Nvidia et Palantir testent l’IA souveraine sur la chaîne logistique

Nvidia et Palantir étendent leur partenariat à la chaîne logistique du fondeur, avec un modèle Nemotron affiné sur ses décisions opérationnelles. Objectif : transposer cette approche à l’industrie, à l’énergie ou à la santé.

Nvidia et Palantir ont annoncé jeudi travailler ensemble sur une IA souveraine appliquée aux chaînes d’approvisionnement critiques, en commençant par la propre logistique de Nvidia. Le sujet compte pour l’industrie comme pour les éditeurs de logiciels : il s’agit de montrer qu’un modèle peut aider à arbitrer des décisions complexes sans faire sortir les données sensibles de l’entreprise. À ce stade, les deux groupes utilisent ce cas interne comme terrain d’essai avant d’en proposer une version industrialisable à d’autres secteurs.

Un test grandeur nature dans la supply chain de Nvidia

Le cœur du projet repose sur un Nemotron 3.5 Lightning de 30 milliards de paramètres, affiné à partir de décisions prises par l’équipe supply chain de Nvidia. Palantir apporte Foundry et sa plateforme AIP pour agréger les données métier, tandis que son Ontology sert de carte vivante reliant composants, usines, capacités et engagements de production. De son côté, le logiciel cuOpt de Nvidia calcule comment répartir des pièces rares, puis le modèle tranche avec le contexte élargi. Une mécanique plutôt sérieuse pour ce qui ressemble, vu de loin, à un très sophistiqué tableau blanc.

Les deux entreprises expliquent vouloir prolonger ce qu’elles appellent une logique de « sovereign AI » : les organisations gardent la main sur leurs données et sur les poids des modèles, avec un déploiement possible sur site, via cloud ou chez des prestataires de colocation. La promesse est claire, mais la difficulté l’est tout autant : une chaîne logistique ne pardonne pas les approximations, surtout quand un composant manque et bloque tout le reste.

Pourquoi Nvidia sert de cas d’école

Nvidia a choisi de tester ce dispositif sur ce qu’Alex Karp décrit comme « arguably the most valuable, intricate, and complex supply chain in the world ». L’entreprise dit gérer des millions de pièces, des milliers de fournisseurs et un réseau mondial de partenaires industriels. Elle précise aussi qu’un seul rack Vera Rubin contient environ 1,3 million de composants. Dans ce contexte, la moindre rupture d’approvisionnement peut retarder l’assemblage et immobiliser des éléments déjà livrés.

Jensen Huang résume l’enjeu d’une formule qui colle bien au moment : « Supply chains are the operating system of the physical economy, and AI factories are among the most complex systems ever built. » Nvidia et Palantir utilisent donc un cas extrême pour valider leur méthode, avec l’idée de réduire les frictions de planification et de mieux absorber la rareté des composants. Si cela fonctionne ici, les déploiements ailleurs paraîtront presque sages.

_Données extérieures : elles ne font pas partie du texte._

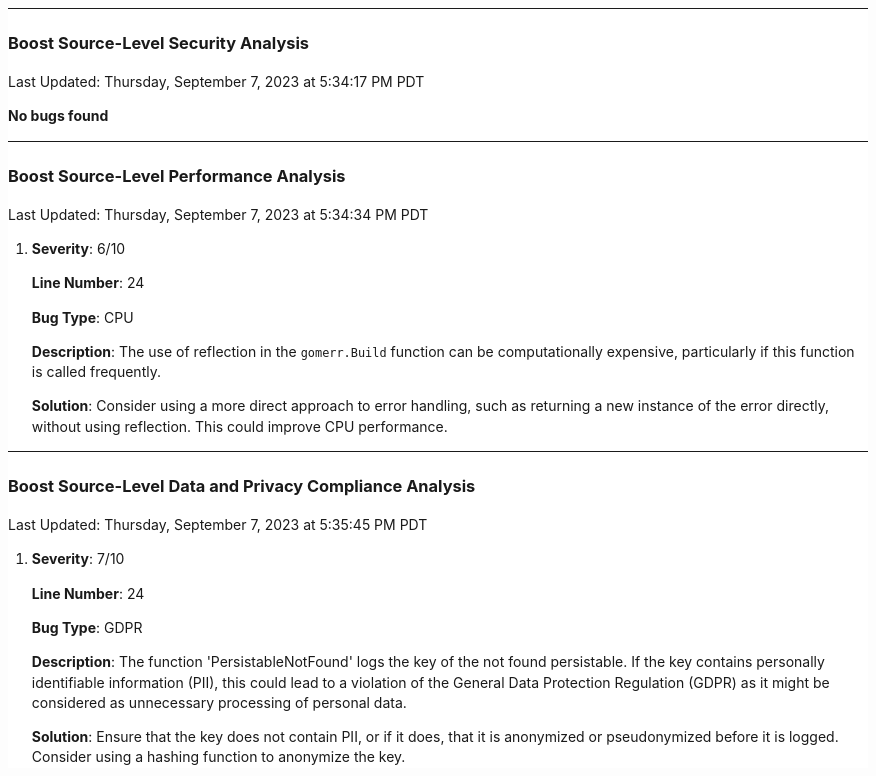 

---

### Boost Source-Level Security Analysis

Last Updated: Thursday, September 7, 2023 at 5:34:17 PM PDT

**No bugs found**



---

### Boost Source-Level Performance Analysis

Last Updated: Thursday, September 7, 2023 at 5:34:34 PM PDT

1. **Severity**: 6/10

   **Line Number**: 24

   **Bug Type**: CPU

   **Description**: The use of reflection in the `gomerr.Build` function can be computationally expensive, particularly if this function is called frequently.

   **Solution**: Consider using a more direct approach to error handling, such as returning a new instance of the error directly, without using reflection. This could improve CPU performance.






---

### Boost Source-Level Data and Privacy Compliance Analysis

Last Updated: Thursday, September 7, 2023 at 5:35:45 PM PDT

1. **Severity**: 7/10

   **Line Number**: 24

   **Bug Type**: GDPR

   **Description**: The function 'PersistableNotFound' logs the key of the not found persistable. If the key contains personally identifiable information (PII), this could lead to a violation of the General Data Protection Regulation (GDPR) as it might be considered as unnecessary processing of personal data.

   **Solution**: Ensure that the key does not contain PII, or if it does, that it is anonymized or pseudonymized before it is logged. Consider using a hashing function to anonymize the key.




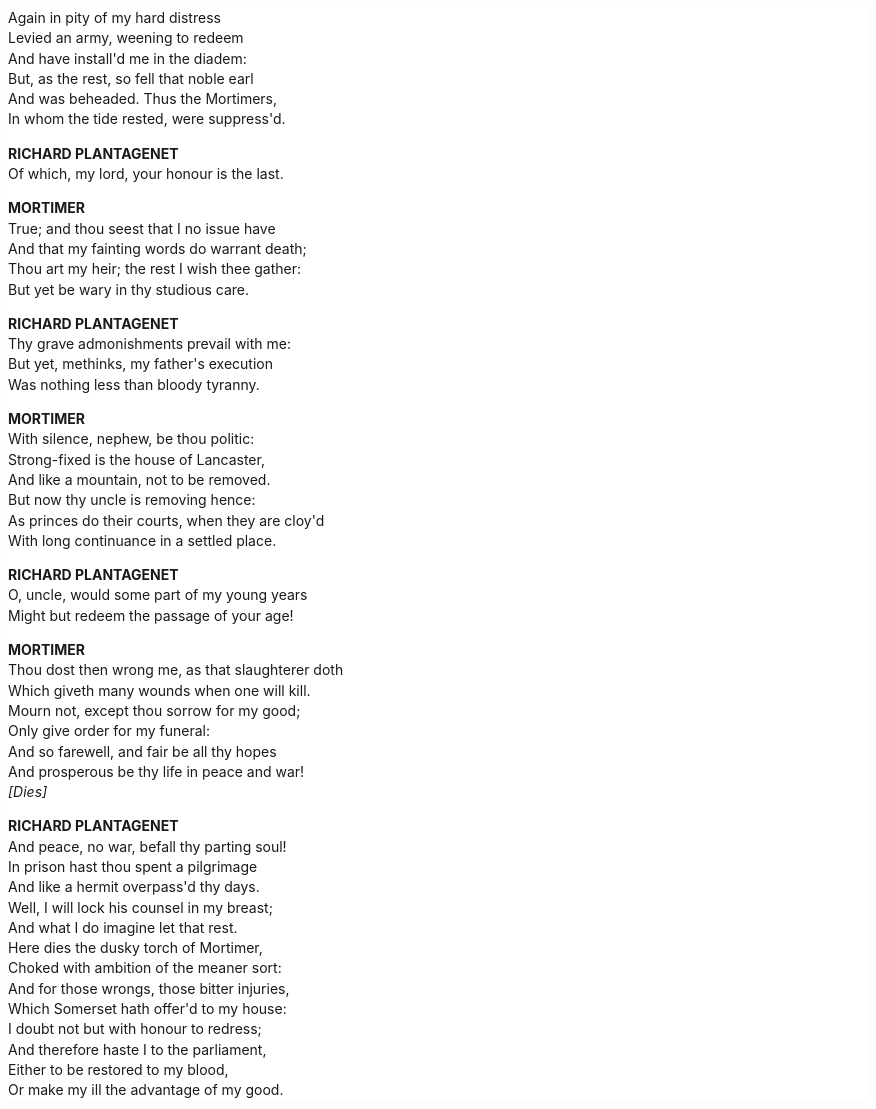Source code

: Again in pity of my hard distress  
Levied an army, weening to redeem  
And have install'd me in the diadem:  
But, as the rest, so fell that noble earl  
And was beheaded. Thus the Mortimers,  
In whom the tide rested, were suppress'd.

**RICHARD PLANTAGENET**  
Of which, my lord, your honour is the last.

**MORTIMER**  
True; and thou seest that I no issue have  
And that my fainting words do warrant death;  
Thou art my heir; the rest I wish thee gather:  
But yet be wary in thy studious care.

**RICHARD PLANTAGENET**  
Thy grave admonishments prevail with me:  
But yet, methinks, my father's execution  
Was nothing less than bloody tyranny.

**MORTIMER**  
With silence, nephew, be thou politic:  
Strong-fixed is the house of Lancaster,  
And like a mountain, not to be removed.  
But now thy uncle is removing hence:  
As princes do their courts, when they are cloy'd  
With long continuance in a settled place.

**RICHARD PLANTAGENET**  
O, uncle, would some part of my young years  
Might but redeem the passage of your age!

**MORTIMER**  
Thou dost then wrong me, as that slaughterer doth  
Which giveth many wounds when one will kill.  
Mourn not, except thou sorrow for my good;  
Only give order for my funeral:  
And so farewell, and fair be all thy hopes  
And prosperous be thy life in peace and war!  
*\[Dies]*

**RICHARD PLANTAGENET**  
And peace, no war, befall thy parting soul!  
In prison hast thou spent a pilgrimage  
And like a hermit overpass'd thy days.  
Well, I will lock his counsel in my breast;  
And what I do imagine let that rest.  
Here dies the dusky torch of Mortimer,  
Choked with ambition of the meaner sort:  
And for those wrongs, those bitter injuries,  
Which Somerset hath offer'd to my house:  
I doubt not but with honour to redress;  
And therefore haste I to the parliament,  
Either to be restored to my blood,  
Or make my ill the advantage of my good.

Les secteurs visés au-delà du hardware

Les deux groupes veulent répliquer l’approche dans la fabrication, l’énergie, la santé, l’automobile et l’aéronautique. Palantir indique que ses clients pourront entraîner Nemotron sur leurs propres données dans Foundry et AIP, puis exécuter la solution sur leurs environnements contrôlés. L’intérêt stratégique est double : garder les données critiques à l’intérieur du périmètre de l’entreprise et transformer des décisions logistiques en système d’aide piloté par IA.

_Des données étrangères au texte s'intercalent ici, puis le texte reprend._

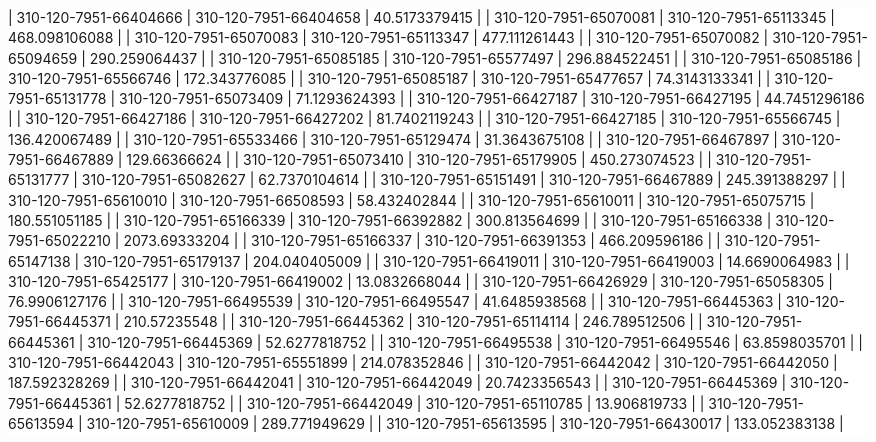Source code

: | 310-120-7951-66404666 | 310-120-7951-66404658 | 40.5173379415 |
| 310-120-7951-65070081 | 310-120-7951-65113345 | 468.098106088 |
| 310-120-7951-65070083 | 310-120-7951-65113347 | 477.111261443 |
| 310-120-7951-65070082 | 310-120-7951-65094659 | 290.259064437 |
| 310-120-7951-65085185 | 310-120-7951-65577497 | 296.884522451 |
| 310-120-7951-65085186 | 310-120-7951-65566746 | 172.343776085 |
| 310-120-7951-65085187 | 310-120-7951-65477657 | 74.3143133341 |
| 310-120-7951-65131778 | 310-120-7951-65073409 | 71.1293624393 |
| 310-120-7951-66427187 | 310-120-7951-66427195 | 44.7451296186 |
| 310-120-7951-66427186 | 310-120-7951-66427202 | 81.7402119243 |
| 310-120-7951-66427185 | 310-120-7951-65566745 | 136.420067489 |
| 310-120-7951-65533466 | 310-120-7951-65129474 | 31.3643675108 |
| 310-120-7951-66467897 | 310-120-7951-66467889 | 129.66366624 |
| 310-120-7951-65073410 | 310-120-7951-65179905 | 450.273074523 |
| 310-120-7951-65131777 | 310-120-7951-65082627 | 62.7370104614 |
| 310-120-7951-65151491 | 310-120-7951-66467889 | 245.391388297 |
| 310-120-7951-65610010 | 310-120-7951-66508593 | 58.432402844 |
| 310-120-7951-65610011 | 310-120-7951-65075715 | 180.551051185 |
| 310-120-7951-65166339 | 310-120-7951-66392882 | 300.813564699 |
| 310-120-7951-65166338 | 310-120-7951-65022210 | 2073.69333204 |
| 310-120-7951-65166337 | 310-120-7951-66391353 | 466.209596186 |
| 310-120-7951-65147138 | 310-120-7951-65179137 | 204.040405009 |
| 310-120-7951-66419011 | 310-120-7951-66419003 | 14.6690064983 |
| 310-120-7951-65425177 | 310-120-7951-66419002 | 13.0832668044 |
| 310-120-7951-66426929 | 310-120-7951-65058305 | 76.9906127176 |
| 310-120-7951-66495539 | 310-120-7951-66495547 | 41.6485938568 |
| 310-120-7951-66445363 | 310-120-7951-66445371 | 210.57235548 |
| 310-120-7951-66445362 | 310-120-7951-65114114 | 246.789512506 |
| 310-120-7951-66445361 | 310-120-7951-66445369 | 52.6277818752 |
| 310-120-7951-66495538 | 310-120-7951-66495546 | 63.8598035701 |
| 310-120-7951-66442043 | 310-120-7951-65551899 | 214.078352846 |
| 310-120-7951-66442042 | 310-120-7951-66442050 | 187.592328269 |
| 310-120-7951-66442041 | 310-120-7951-66442049 | 20.7423356543 |
| 310-120-7951-66445369 | 310-120-7951-66445361 | 52.6277818752 |
| 310-120-7951-66442049 | 310-120-7951-65110785 | 13.906819733 |
| 310-120-7951-65613594 | 310-120-7951-65610009 | 289.771949629 |
| 310-120-7951-65613595 | 310-120-7951-66430017 | 133.052383138 |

Ce positionnement répond aussi à une demande croissante pour des usages d’IA mieux encadrés, surtout quand ils touchent à des opérations sensibles. Nvidia et Palantir avaient déjà annoncé en octobre une coopération sur l’IA appliquée aux décisions opérationnelles, puis élargi l’idée en juin à l’IA souveraine. L’annonce de jeudi matérialise donc cette trajectoire, cette fois à l’intérieur même de Nvidia, avant d’en faire une offre plus large pour le marché.

En chiffres

  • 30 milliards de paramètres — taille du modèle Nemotron 3.5 Lightning utilisé, selon l’annonce de septembre 2026.
  • 1,3 million de composants — estimation pour un rack Vera Rubin chez Nvidia.
  • 4 000 milliards de dollars — capitalisation boursière de Nvidia au moment de l’annonce, selon le texte source.
  • Octobre puis juin 2026 — étapes précédentes du partenariat Nvidia-Palantir.